Cody E. Tettleton was found unresponsive in his pickup truck July 2, 2014 in Halls, about 45 miles northwest of Jackson. A farmer saw the truck and called authorities. Foster faces a recommended sentence of 25 years with no parole, said U.S. Attorney Michael Dunavant.
At least seven other cases are pending in Shelby County involving people charged in overdose deaths.
Bertrand Ross Tuggle, Jr., 53, who was born in Virginia and graduated from Auburn University, died last year in Memphis from a lethal mix of fentanyl and heroin after a years long struggle with alcohol and prescription pills. He was found in his car in his driveway.
Two men, Aaron Lipford, 53, and Justin Slepicka, 23, were charged with second-degree murder in his death.
Tuggle's mother, Barbara Tuggle, had heart problems and she died not long after her son.
"What happened to him took a toll on her," said her son, Allen Tuggle.
To him, the second-degree murder charge is more than fair.
"In my opinion I think it's very fair and honestly I don't think it's steep enough if you ask me," he said. "In my opinion, it should be life."
In Sumner County northeast of Nashville, District Attorney Ray Whitley estimated several such cases had been prosecuted in recent years.

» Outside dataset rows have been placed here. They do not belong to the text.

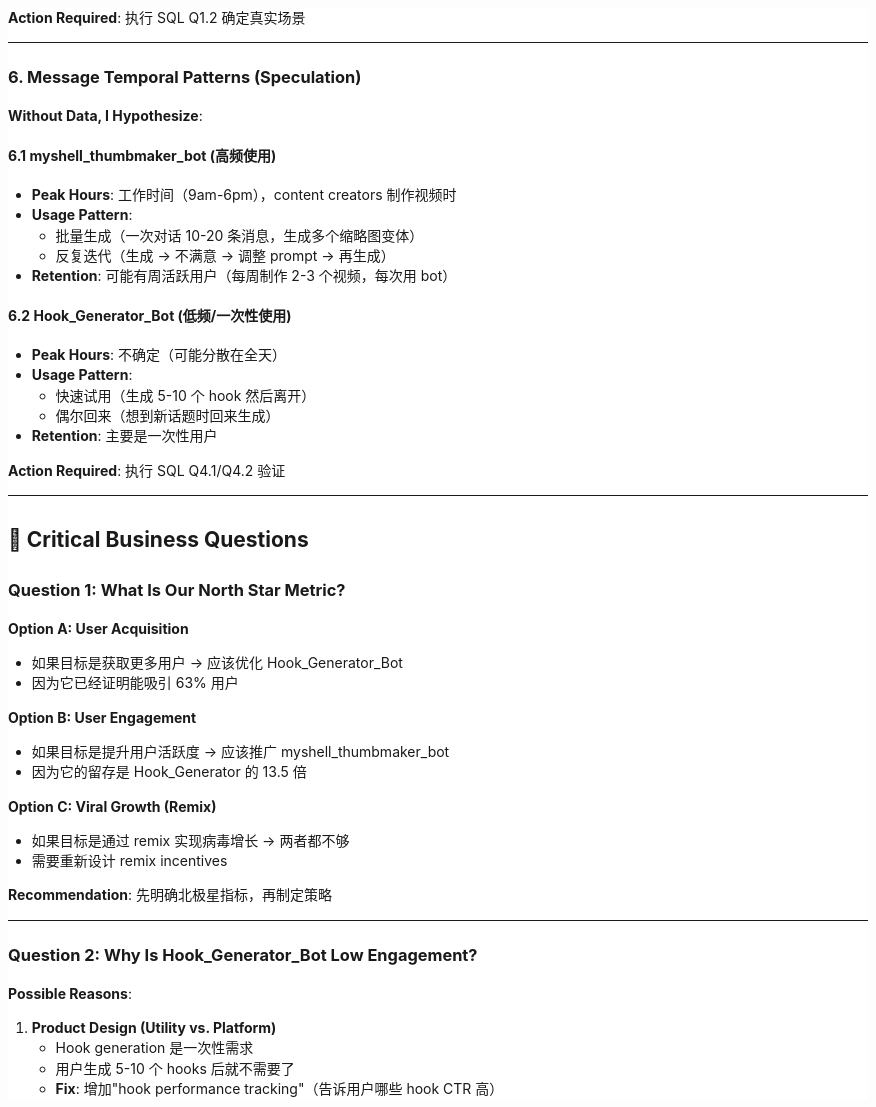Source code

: **Action Required**: 执行 SQL Q1.2 确定真实场景

---

### 6. Message Temporal Patterns (Speculation)

**Without Data, I Hypothesize**:

#### 6.1 myshell_thumbmaker_bot (高频使用)
- **Peak Hours**: 工作时间（9am-6pm），content creators 制作视频时
- **Usage Pattern**:
  - 批量生成（一次对话 10-20 条消息，生成多个缩略图变体）
  - 反复迭代（生成 → 不满意 → 调整 prompt → 再生成）
- **Retention**: 可能有周活跃用户（每周制作 2-3 个视频，每次用 bot）

#### 6.2 Hook_Generator_Bot (低频/一次性使用)
- **Peak Hours**: 不确定（可能分散在全天）
- **Usage Pattern**:
  - 快速试用（生成 5-10 个 hook 然后离开）
  - 偶尔回来（想到新话题时回来生成）
- **Retention**: 主要是一次性用户

**Action Required**: 执行 SQL Q4.1/Q4.2 验证

---

## 🎯 Critical Business Questions

### Question 1: What Is Our North Star Metric?

**Option A: User Acquisition**
- 如果目标是获取更多用户 → 应该优化 Hook_Generator_Bot
- 因为它已经证明能吸引 63% 用户

**Option B: User Engagement**
- 如果目标是提升用户活跃度 → 应该推广 myshell_thumbmaker_bot
- 因为它的留存是 Hook_Generator 的 13.5 倍

**Option C: Viral Growth (Remix)**
- 如果目标是通过 remix 实现病毒增长 → 两者都不够
- 需要重新设计 remix incentives

**Recommendation**: 先明确北极星指标，再制定策略

---

### Question 2: Why Is Hook_Generator_Bot Low Engagement?

**Possible Reasons**:

1. **Product Design (Utility vs. Platform)**
   - Hook generation 是一次性需求
   - 用户生成 5-10 个 hooks 后就不需要了
   - **Fix**: 增加"hook performance tracking"（告诉用户哪些 hook CTR 高）
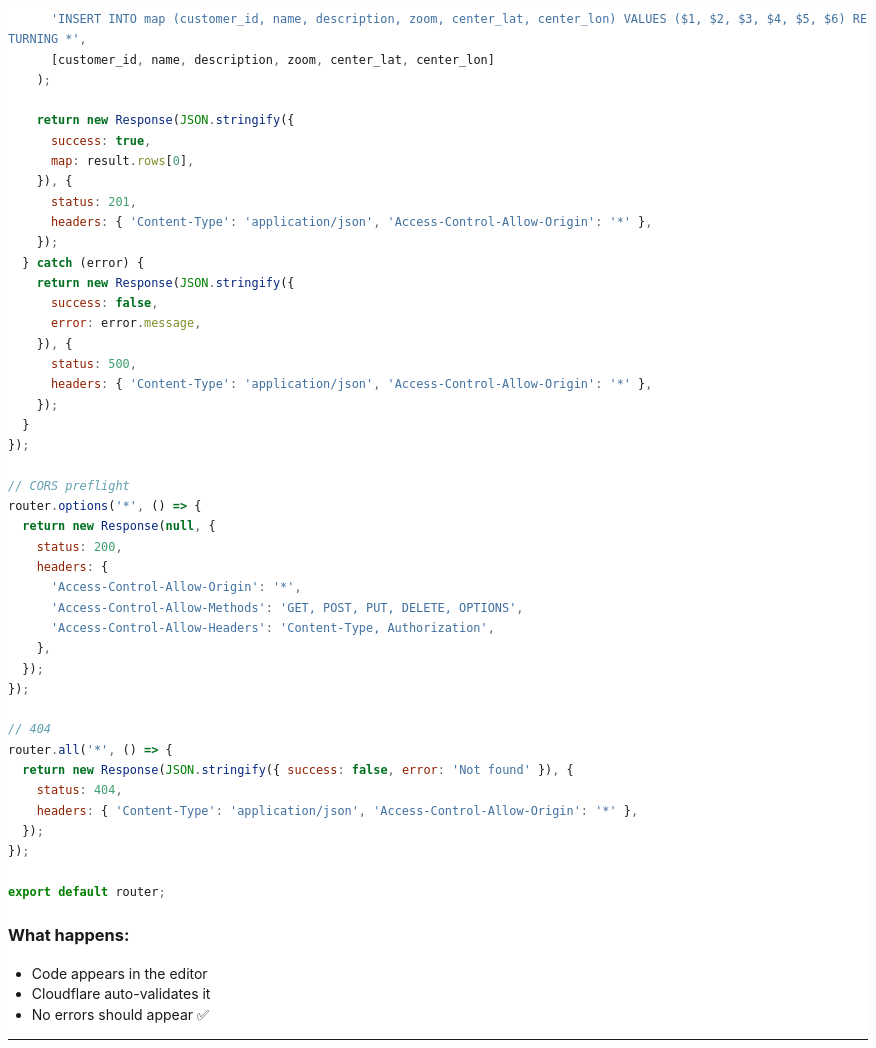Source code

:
 ```javascript
      'INSERT INTO map (customer_id, name, description, zoom, center_lat, center_lon) VALUES ($1, $2, $3, $4, $5, $6) RETURNING *',
      [customer_id, name, description, zoom, center_lat, center_lon]
    );

    return new Response(JSON.stringify({
      success: true,
      map: result.rows[0],
    }), {
      status: 201,
      headers: { 'Content-Type': 'application/json', 'Access-Control-Allow-Origin': '*' },
    });
  } catch (error) {
    return new Response(JSON.stringify({
      success: false,
      error: error.message,
    }), {
      status: 500,
      headers: { 'Content-Type': 'application/json', 'Access-Control-Allow-Origin': '*' },
    });
  }
});

// CORS preflight
router.options('*', () => {
  return new Response(null, {
    status: 200,
    headers: {
      'Access-Control-Allow-Origin': '*',
      'Access-Control-Allow-Methods': 'GET, POST, PUT, DELETE, OPTIONS',
      'Access-Control-Allow-Headers': 'Content-Type, Authorization',
    },
  });
});

// 404
router.all('*', () => {
  return new Response(JSON.stringify({ success: false, error: 'Not found' }), {
    status: 404,
    headers: { 'Content-Type': 'application/json', 'Access-Control-Allow-Origin': '*' },
  });
});

export default router;
```

### What happens:
- Code appears in the editor
- Cloudflare auto-validates it
- No errors should appear ✅

---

The law has been on the books more than a decade, he said, but the cases can be tricky because law enforcement must prove how someone got the deadly drugs.
A conviction of second-degree murder carries a possible prison term of 15 to 25 years, with no chance at early release, he said. He believes that consequence is appropriate for the crime.
“Anything we can do to try and deter people from dispensing and using opioids we need to do,” he said. “This is a tool we have and we ought to use it when we have the opportunity.”
He believes prosecuting such crimes serves as a deterrent against drug distribution.
Is it effective?
The Drug Policy Alliance, which opposes the war on drugs and supports "a new approach grounded in science, compassion, health, and human rights," said most laws charging murder for overdose deaths were passed in the 1980s and were reinvigorated in the wake of increasing overdose deaths in the last few years.
"There is absolutely no evidence in support of the effectiveness of these laws for either reducing sales or use or reducing overdoses," said Drug Policy Alliance senior staff attorney Lindsay LaSalle.
Instead, the policy group argues that such laws actually discourage people from making 911 calls for overdose victims for fear of prosecution.
“On the other hand, proven strategies are available to reduce the harms associated with drug misuse, treat dependence and addiction, improve immediate overdose responses, enhance public safety, and prevent fatalities,” the group said in a paper.
“These strategies include expanding access to the lifesaving medicine naloxone and its associated training; improving fact-based drug education for young people that includes an overdose prevention and response component; enacting legal protections that encourage people to call for help for overdose victims; training people how to prevent, recognize and respond to an overdose; increasing access to medication-assisted treatment, including methadone and buprenorphine; and implementing safe injection facilities.”
In shock
Daniel Goodrum had previously struggled with addiction. At some point — his mom thinks in high school— he started drinking, and when he got older, he developed a problem with pain pills. When they got too expensive, he turned to heroin, Sue Goodrum said.
The night of the overdose, a detective came, separating Goodrum and her husband from the girlfriend. The detective told Goodrum he was sorry. Her son didn't survive.
"I can just still hear those words," Goodrum said. "You know they ring in your head. 'I'm sorry your son didn't make it.'"
She went outside her house and started hitting the walls of the ramp that had been built for her son after his accident.
She was in shock.
But "you have to hold yourself together," she said. "So that's what you do."